Subkontraktor Proyek Pabrik Blast Furnace Diperiksa, Tersangka Segera Ditetapkan
Kasus dugaan korupsi pembangunan pabrik Blast Furnace PT Krakatau Steel (Persero) Tbk temui titik terang. Kejaksaan Agung akan segera menetapkan tersangka.
Oleh
NORBERTUS ARYA DWIANGGA MARTIAR
·3 menit baca
JAKARTA, KOMPAS — Penyidik memeriksa subkontraktor atau penyedia jasa dalam pembangunan Pabrik Blast Furnace PT Krakatau Steel (Persero) Tbk. Diduga pelaksanaan pekerjaan oleh subkontraktor tersebut tidak mendapat persetujuan dari PT Krakatau Steel (Persero) Tbk selaku pemilik proyek.
Kepala Pusat Penerangan Hukum Kejaksaan Agung, Ketut Sumedana, pada Kamis (7/7/2022) mengatakan, penyidik memanggil dan memeriksa satu saksi berinisial BHA. Ia diperiksa dalam kapasitasnya sebagai Direktur Utama PT Ting Tai Konstruksi Indonesia.
Menurut Ketut, BHA diperiksa terkait perkara dugaan korupsi pembangunan Pabrik Blast Furnace PT Krakatau Steel (Persero) Tbk pada tahun 2011. Adapun keterkaitan BHA dengan proyek pembangunan Pabrik Blast Furnace PT Krakatau Steel (Persero) Tbk dimulai pada tahun 2014. Saat itu, PT Ting Tai Konstruksi Indonesia menjadi subkontraktor atau vendor PT Krakatau Engineering dengan menandatangani empat kontrak pekerjaan konstruksi senilai Rp 35,37 miliar.

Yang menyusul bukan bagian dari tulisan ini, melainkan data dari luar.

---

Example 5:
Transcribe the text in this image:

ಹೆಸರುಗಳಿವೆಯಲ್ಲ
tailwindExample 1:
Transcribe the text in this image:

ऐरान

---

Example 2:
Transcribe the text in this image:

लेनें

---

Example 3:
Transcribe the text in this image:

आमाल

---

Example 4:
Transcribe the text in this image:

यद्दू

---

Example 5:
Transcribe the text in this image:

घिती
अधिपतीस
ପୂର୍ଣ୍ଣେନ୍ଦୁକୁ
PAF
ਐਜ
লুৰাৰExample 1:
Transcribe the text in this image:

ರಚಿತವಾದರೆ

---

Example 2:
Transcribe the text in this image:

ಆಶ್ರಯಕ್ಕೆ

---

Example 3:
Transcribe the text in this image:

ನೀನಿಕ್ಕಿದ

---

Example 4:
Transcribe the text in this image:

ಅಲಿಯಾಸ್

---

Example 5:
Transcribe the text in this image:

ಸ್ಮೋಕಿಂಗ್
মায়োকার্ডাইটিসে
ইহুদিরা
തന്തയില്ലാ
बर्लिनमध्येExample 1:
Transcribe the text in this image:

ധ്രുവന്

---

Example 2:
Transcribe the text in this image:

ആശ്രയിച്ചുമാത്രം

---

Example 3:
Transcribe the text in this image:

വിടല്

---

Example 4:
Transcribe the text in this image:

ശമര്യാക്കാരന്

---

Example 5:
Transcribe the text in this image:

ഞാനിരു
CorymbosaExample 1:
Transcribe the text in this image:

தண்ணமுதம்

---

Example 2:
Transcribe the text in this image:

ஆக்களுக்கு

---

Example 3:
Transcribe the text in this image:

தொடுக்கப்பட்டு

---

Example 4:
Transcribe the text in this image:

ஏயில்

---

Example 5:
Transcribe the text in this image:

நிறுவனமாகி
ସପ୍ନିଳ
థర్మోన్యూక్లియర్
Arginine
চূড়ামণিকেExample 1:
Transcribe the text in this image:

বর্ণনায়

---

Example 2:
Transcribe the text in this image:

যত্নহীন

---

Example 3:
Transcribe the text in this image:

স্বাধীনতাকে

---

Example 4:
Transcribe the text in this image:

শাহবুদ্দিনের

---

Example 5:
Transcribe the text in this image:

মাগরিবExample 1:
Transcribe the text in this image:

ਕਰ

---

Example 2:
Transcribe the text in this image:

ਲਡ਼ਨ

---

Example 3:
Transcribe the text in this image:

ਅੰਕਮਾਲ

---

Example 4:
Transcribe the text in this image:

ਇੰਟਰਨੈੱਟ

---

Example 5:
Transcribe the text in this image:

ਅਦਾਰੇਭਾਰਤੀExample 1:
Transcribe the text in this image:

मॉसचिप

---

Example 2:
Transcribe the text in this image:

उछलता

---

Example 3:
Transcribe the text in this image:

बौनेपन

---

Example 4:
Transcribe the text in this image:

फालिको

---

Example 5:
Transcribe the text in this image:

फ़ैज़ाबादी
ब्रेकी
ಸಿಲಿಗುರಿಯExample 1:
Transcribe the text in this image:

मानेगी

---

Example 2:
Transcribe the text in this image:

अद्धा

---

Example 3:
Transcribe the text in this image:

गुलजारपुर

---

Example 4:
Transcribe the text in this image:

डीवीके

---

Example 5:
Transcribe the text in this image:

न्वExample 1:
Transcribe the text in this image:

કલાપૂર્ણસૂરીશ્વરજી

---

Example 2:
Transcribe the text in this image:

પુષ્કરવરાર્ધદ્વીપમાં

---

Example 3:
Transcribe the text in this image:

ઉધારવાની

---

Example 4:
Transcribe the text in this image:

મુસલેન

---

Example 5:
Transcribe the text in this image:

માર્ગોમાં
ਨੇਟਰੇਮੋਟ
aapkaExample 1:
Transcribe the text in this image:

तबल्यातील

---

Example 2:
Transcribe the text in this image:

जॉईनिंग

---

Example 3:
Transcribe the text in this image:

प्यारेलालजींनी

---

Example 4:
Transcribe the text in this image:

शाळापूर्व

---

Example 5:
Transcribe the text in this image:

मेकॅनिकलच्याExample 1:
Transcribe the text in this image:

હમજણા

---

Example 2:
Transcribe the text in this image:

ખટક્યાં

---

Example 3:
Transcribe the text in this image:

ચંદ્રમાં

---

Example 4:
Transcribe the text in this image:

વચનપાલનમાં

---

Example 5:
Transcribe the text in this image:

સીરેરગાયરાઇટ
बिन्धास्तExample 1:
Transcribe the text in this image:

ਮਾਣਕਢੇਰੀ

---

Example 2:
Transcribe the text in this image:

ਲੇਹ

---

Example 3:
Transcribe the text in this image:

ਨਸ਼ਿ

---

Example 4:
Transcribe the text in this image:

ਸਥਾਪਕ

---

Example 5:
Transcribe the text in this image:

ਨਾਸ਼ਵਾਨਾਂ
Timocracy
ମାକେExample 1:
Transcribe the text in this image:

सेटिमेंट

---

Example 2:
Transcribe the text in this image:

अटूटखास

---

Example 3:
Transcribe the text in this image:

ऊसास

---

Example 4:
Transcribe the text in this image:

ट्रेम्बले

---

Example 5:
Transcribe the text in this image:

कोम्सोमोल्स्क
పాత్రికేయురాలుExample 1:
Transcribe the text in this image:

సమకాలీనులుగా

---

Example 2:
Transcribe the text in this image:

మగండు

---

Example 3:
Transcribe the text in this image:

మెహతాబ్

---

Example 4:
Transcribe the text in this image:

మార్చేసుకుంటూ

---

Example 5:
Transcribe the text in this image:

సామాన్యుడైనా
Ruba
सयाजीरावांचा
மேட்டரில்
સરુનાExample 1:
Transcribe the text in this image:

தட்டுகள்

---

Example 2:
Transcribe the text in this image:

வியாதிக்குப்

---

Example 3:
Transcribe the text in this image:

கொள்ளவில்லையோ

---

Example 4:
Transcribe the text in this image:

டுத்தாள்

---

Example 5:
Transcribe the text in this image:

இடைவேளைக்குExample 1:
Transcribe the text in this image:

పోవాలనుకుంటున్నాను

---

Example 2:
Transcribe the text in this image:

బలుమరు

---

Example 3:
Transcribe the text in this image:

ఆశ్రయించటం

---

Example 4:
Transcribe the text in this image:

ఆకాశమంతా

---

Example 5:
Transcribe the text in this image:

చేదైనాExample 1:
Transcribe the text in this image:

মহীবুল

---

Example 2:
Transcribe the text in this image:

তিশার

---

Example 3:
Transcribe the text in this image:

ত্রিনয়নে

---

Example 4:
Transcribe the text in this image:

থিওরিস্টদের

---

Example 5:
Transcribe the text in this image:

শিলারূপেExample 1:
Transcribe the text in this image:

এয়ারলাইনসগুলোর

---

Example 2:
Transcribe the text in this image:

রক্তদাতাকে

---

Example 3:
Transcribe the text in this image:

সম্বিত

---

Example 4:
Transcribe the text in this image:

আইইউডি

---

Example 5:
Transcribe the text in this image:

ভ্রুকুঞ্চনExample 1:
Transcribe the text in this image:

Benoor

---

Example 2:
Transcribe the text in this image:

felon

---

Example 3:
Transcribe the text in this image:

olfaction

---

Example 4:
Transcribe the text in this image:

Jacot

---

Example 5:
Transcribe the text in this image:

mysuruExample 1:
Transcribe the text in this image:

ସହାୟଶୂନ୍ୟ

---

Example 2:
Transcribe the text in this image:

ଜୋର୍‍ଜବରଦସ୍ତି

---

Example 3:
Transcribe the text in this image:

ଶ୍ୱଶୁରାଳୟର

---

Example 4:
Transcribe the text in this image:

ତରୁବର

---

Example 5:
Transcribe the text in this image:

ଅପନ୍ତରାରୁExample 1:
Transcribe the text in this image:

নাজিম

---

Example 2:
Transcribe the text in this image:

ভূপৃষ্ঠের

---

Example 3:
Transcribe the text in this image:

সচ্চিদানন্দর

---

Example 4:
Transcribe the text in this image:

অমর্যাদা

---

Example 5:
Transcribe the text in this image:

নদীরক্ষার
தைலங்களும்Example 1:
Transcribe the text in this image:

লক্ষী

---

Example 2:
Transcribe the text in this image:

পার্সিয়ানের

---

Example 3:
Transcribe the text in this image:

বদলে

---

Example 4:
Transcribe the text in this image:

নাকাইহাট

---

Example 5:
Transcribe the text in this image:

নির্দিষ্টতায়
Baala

”Di mana dalam seluruh pelaksanaan pekerjaan, subkontraktor tersebut tidak pernah mendapat persetujuan dari PT Krakatau Steel selaku pemilik pekerjaan,” kata Ketut.
Pada Maret 2011, lelang pembangunan Pabrik Blast Furnace PT Krakatau Steel (Persero) Tbk dimenangi oleh Konsorsium MCC CERIdan PT Krakatau Engineering dengan sumber pendanaan dari Eksport Credit Agency (ECA) dari China.
Namun, ternyata ECA tidak menyetujui pembiayaan proyek tersebut karena kinerja keuangan PT Krakatau Steel dinilai tidak memenuhi syarat. Kemudian, PT Krakatau Steel mengajukan pinjaman sindikasi ke Bank Rakyat Indonesia, Bank Mandiri, Bank OCBC, Bank ICBC, dan Lembaga Pembiayaan Ekspor Indonesia (LPEI) dengan nilai kontrak setelah perubahan sebesar Rp 6,9 triliun. Di kemudian hari, pembayaran yang dilaksanakan sebesar Rp 5,3 triliun.
Pada Maret 2011, lelang pembangunan Pabrik Blast Furnace PT Krakatau Steel (Persero) Tbk dimenangi oleh Konsorsium MCC CERI dan PT Krakatau Engineering dengan sumber pendanaan dari Eksport Credit Agency (ECA) dari China.
Pada perjalanannya, pembangunan pabrik tersebut dihentikan pada 19 Desember 2019 ketika pabrik belum selesai 100 persen. Alasannya, setelah dilakukan uji coba, ternyata biaya produksi lebih besar dibandingkan harga baja di pasar. Adapun dalam proses pembangunan, dilakukan beberapa kali adendum.
Penyidik kemudian menyimpulkan adanya indikasi tindak pidana korupsi. Selain itu, pekerjaan belum diserahterimakan dengan kondisi tidak dapatberoperasi lagi atau mangkrak.
Secara terpisah, Direktur Penyidikan Jaksa Agung Muda Tindak Pidana Khusus Supardi mengatakan, penyidikan perkara dugaan korupsi pembangunan Pabrik Blast Furnace PT Krakatau Steel (Persero) Tbk sudah menunjukkan titik terang. Saat ini, penyidik telah selesai melakukan gelar perkara untuk menentukan pihak yang paling bertanggung jawab dalam perkara tersebut.
”(Ekspos) sudah digelar. Nanti, siapa-siapanya (yang menjadi tersangka), menunggu pimpinan, keputusan Jaksa Agung,” kata Supardi.
Menurut Supardi, pihak yang akan ditetapkan sebagai tersangka dalam perkara tersebut lebih dari dua orang. Namun, Supardi menolak jumlah pasti karena hal itu merupakan keputusan Jaksa Agung. Hingga saat ini, lanjutnya, pihak-pihak yang akan ditetapkan sebagai tersangka tersebut masih berada di Indonesia. Sejauh ini penyidik tidak mencekal mereka.